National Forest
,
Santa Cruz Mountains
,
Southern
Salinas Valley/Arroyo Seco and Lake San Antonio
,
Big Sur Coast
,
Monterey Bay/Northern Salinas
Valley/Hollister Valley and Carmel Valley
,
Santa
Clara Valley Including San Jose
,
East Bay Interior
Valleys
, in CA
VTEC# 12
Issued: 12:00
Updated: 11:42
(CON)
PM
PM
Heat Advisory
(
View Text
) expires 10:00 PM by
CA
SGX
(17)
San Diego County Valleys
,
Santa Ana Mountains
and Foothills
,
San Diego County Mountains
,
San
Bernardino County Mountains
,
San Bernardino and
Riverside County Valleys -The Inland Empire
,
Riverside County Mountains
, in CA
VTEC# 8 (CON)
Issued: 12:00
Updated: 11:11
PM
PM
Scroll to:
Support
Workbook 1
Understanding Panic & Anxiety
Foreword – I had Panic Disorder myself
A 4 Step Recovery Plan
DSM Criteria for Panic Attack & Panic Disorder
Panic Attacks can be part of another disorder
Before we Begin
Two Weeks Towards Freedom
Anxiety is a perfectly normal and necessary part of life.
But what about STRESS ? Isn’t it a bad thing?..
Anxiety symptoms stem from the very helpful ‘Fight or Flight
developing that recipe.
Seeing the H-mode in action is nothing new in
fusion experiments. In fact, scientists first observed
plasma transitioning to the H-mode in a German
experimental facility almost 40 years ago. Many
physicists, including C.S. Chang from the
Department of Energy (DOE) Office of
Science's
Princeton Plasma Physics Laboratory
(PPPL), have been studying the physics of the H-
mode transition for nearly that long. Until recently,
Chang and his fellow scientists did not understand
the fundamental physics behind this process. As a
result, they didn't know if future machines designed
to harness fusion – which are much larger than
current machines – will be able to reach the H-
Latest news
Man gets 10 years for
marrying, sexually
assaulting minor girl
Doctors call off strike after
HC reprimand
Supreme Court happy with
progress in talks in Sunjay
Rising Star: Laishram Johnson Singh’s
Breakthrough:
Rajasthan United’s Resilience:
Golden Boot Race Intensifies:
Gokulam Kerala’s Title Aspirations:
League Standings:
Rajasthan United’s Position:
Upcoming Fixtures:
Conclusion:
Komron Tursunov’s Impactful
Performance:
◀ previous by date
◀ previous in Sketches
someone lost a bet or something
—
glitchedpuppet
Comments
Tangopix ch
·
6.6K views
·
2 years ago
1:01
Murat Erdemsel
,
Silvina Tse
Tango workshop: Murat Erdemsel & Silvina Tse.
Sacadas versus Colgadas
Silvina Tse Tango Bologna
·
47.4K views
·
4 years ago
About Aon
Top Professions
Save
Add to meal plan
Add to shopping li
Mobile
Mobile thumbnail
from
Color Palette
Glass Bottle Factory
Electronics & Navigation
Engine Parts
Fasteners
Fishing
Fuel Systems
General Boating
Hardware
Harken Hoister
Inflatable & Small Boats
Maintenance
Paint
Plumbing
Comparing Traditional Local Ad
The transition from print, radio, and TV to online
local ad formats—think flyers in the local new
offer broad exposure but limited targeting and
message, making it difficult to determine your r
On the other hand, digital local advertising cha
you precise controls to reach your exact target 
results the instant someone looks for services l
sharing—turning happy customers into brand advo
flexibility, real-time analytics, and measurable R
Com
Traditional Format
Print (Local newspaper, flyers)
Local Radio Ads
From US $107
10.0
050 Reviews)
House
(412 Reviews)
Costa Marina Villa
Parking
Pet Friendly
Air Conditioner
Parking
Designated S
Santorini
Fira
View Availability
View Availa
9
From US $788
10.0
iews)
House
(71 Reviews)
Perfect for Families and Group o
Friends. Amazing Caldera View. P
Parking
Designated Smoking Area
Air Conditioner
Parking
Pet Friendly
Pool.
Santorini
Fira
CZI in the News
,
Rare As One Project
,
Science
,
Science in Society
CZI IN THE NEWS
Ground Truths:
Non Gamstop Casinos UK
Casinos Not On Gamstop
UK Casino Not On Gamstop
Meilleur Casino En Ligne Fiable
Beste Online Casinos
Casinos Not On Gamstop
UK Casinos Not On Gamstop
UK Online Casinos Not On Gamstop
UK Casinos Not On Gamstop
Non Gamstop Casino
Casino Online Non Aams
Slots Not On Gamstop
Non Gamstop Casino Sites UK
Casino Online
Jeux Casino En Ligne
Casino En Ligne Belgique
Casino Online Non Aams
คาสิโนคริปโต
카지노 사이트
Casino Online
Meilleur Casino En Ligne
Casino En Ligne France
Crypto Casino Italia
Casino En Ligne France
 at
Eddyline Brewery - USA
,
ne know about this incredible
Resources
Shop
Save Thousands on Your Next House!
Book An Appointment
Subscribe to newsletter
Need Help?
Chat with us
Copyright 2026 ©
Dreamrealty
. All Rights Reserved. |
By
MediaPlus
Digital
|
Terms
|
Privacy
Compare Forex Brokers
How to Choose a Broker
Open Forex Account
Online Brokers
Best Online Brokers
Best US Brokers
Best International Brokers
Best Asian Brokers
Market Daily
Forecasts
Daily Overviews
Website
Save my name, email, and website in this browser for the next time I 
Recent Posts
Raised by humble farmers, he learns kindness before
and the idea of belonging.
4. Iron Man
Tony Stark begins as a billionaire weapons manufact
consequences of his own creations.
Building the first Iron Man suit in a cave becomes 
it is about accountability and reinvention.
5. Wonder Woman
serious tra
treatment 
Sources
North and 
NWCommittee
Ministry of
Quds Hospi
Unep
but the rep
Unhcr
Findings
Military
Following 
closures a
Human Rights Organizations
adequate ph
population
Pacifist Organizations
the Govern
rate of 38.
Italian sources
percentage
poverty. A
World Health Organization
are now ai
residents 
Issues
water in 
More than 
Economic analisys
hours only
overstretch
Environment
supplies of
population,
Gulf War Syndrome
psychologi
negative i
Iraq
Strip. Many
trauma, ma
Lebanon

══════════════════════════════

INSTRUCTION:
From the line containing "it is about accountability and reinvention." to the final line above, output everything. Change nothing and add nothing.

OUTPUT FOR THIS EXERCISE:
it is about accountability and reinvention.
5. Wonder Woman
serious tra
treatment 
Sources
North and 
NWCommittee
Ministry of
Quds Hospi
Unep
but the rep
Unhcr
Findings
Military
Following 
closures a
Human Rights Organizations
adequate ph
population
Pacifist Organizations
the Govern
rate of 38.
Italian sources
percentage
poverty. A
World Health Organization
are now ai
residents 
Issues
water in 
More than 
Economic analisys
hours only
overstretch
Environment
supplies of
population,
Gulf War Syndrome
psychologi
negative i
Iraq
Strip. Many
trauma, ma
Lebanon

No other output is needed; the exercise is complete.